I nearly spat a mouthful of Chablis at him, but deep down, I realised, for the past few years I’d always found something more important to do than work: between trips to Holland to record an album one year and jetting to Hollywood to try out for top casting agents the next. The truth is, during the years of the Celtic Tiger, young people thought they could achieve anything, but of course, everything needed financial backing. Really, my feet had left the ground for a time, but I certainly wasn’t the only one.

“This is Roisin Connolly reporting from the Leinster Road, in Pucci” my good friend and party animal announced in her dulcet private-school tones, before bursting into laughter and lowering her voice to almost a whisper to say: “I’m not actually going to become a broadcaster! Maybe I’ll go and study philosophy or interior design”. This girl, who has been called “the Peaches Geldof of Ireland” by Dublin’s socialites due to her partying ways, represents the attitude of time being limitless that affected many college-goers, a sort of “choose a course, if you don’t like it, choose another one” outlook. Perhaps one comfort we can take in the recession is that it’s no longer enough to drift through life aimlessly, we must focus, and establish a direction for ourselves.

For others, it will make them think about their hopes and desires. On a rare night on the town recently, my single friend Miriam turned to me and said “is it bad to want it all, do you think it’s unhealthy?” Did she mean the stockbroker husband, the double-fronted pile of bricks in Foxrock, the Hamptons getaway, his and hers Mercedes and two perfectly turned out if a little demanding designer children, I queried. The fact of the matter is, a year ago, we had aspirations that were beyond those of generations before us by miles, and while ambition is good, should life really be a check-list of must haves and deadlines. You have to wonder, what’s it all worth?

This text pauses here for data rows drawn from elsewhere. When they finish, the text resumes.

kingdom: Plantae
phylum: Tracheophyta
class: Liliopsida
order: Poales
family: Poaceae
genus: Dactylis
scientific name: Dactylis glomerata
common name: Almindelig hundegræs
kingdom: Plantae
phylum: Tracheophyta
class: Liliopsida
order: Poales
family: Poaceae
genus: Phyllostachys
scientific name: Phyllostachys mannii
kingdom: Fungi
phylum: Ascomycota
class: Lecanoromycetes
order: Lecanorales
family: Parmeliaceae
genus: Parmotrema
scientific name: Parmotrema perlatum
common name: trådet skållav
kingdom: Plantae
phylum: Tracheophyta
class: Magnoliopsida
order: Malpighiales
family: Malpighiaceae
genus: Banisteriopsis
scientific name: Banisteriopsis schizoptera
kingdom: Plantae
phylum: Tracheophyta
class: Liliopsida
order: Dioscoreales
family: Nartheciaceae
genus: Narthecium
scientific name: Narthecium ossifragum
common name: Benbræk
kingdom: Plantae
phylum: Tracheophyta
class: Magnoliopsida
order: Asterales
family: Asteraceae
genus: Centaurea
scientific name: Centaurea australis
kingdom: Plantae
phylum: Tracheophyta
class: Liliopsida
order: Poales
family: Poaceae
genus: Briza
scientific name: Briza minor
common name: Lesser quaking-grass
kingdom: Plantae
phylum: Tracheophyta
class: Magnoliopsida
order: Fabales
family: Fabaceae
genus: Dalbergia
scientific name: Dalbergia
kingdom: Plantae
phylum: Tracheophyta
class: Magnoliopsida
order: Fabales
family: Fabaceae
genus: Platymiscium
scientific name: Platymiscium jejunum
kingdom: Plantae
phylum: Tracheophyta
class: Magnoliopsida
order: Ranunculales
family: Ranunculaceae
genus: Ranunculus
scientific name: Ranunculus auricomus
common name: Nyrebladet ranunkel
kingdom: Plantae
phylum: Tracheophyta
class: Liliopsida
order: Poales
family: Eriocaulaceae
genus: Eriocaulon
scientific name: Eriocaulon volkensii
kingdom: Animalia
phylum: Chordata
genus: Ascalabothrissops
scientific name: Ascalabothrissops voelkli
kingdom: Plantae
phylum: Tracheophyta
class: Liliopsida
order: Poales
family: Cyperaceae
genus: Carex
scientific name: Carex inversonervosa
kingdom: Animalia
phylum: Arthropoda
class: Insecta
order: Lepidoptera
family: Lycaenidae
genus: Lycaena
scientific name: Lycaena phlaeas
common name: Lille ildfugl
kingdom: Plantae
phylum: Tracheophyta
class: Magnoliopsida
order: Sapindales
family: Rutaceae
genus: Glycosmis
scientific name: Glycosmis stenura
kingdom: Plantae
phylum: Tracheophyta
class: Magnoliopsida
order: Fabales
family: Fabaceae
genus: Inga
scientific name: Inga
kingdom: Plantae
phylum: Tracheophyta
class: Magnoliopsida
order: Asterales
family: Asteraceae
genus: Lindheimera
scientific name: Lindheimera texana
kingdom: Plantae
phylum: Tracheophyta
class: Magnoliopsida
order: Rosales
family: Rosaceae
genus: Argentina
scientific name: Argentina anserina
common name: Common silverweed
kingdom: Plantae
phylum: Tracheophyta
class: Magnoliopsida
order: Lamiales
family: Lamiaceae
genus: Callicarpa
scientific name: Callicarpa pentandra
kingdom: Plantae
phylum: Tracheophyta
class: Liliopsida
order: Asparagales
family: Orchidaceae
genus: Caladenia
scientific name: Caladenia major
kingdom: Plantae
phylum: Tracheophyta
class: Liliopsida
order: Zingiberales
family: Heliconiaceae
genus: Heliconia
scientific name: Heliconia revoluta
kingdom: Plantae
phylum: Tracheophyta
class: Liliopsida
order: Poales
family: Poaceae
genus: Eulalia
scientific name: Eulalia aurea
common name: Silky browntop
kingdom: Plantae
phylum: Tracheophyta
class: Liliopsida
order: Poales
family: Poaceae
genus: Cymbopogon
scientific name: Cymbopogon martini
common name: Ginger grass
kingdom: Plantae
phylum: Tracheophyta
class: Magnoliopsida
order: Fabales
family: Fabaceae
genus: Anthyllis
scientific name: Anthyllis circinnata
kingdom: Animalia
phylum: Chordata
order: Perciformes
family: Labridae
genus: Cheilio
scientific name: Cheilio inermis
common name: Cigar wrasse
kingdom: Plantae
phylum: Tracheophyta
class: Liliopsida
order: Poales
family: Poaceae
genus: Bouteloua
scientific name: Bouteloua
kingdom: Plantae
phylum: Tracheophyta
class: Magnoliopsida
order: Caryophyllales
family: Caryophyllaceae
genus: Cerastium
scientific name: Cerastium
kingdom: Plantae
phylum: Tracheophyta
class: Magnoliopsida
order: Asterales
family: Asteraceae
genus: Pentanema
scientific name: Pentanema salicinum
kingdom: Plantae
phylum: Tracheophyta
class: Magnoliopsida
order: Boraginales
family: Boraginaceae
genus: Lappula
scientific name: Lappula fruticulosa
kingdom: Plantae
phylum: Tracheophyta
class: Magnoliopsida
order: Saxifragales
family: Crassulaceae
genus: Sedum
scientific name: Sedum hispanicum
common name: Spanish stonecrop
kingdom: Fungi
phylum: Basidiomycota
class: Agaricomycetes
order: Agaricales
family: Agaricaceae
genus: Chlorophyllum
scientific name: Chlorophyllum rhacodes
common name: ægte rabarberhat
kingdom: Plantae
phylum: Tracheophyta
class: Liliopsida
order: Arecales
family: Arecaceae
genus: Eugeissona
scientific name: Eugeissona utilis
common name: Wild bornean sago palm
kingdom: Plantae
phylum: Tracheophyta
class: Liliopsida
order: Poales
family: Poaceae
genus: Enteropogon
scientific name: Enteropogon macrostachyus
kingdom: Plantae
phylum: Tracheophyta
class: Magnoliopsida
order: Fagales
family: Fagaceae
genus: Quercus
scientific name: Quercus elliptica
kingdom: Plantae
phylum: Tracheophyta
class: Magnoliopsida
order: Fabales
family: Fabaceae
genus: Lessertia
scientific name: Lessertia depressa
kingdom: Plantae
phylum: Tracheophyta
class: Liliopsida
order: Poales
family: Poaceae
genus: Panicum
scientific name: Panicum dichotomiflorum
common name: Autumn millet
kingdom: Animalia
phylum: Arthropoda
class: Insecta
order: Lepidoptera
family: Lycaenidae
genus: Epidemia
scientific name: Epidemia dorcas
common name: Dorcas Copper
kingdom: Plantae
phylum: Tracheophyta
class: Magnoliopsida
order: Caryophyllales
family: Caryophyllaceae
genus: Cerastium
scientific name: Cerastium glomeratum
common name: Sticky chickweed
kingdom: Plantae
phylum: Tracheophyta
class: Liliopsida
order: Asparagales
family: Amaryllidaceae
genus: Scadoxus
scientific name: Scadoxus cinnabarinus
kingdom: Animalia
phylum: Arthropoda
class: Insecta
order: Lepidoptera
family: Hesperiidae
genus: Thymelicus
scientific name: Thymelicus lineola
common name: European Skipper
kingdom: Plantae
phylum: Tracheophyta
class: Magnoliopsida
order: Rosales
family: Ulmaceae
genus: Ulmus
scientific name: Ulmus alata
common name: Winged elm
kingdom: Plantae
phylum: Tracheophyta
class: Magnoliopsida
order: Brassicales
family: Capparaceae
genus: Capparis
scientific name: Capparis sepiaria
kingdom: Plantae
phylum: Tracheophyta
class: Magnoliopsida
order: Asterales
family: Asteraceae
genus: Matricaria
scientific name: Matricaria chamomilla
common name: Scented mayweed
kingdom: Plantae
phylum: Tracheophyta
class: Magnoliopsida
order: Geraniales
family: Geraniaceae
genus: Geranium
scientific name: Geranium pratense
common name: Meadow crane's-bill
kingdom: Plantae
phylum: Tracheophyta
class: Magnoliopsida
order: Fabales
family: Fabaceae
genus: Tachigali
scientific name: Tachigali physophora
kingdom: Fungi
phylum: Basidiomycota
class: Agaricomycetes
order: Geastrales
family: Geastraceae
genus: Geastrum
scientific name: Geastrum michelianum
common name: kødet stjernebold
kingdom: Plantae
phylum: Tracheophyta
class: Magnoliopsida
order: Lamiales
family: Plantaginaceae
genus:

So what have I changed in life to make a difference to my rapidly-growing pre-recession debt? Since learning of my new-found conscience, I have taken some financial strain away from my parents, taking a job at a designer clothes shop in the city. My indulgent lunches with my equally deluded friends have come to a halt, or at least lessened in frequency, and I’ve finally surrendered my MasterCard to my mother. Now, instead of taking my “worn-out” Ralph Lauren suits to the local Oxfam, I take them to the dry cleaners. I have learned the worth of things, something I doubt would have happened without the recession. I even bought a lunchbox last week, acknowledging that I could lose my job any day now, and that it’s entirely possible I’ll be sporting “packed lunch chic” sooner than I ever imagined.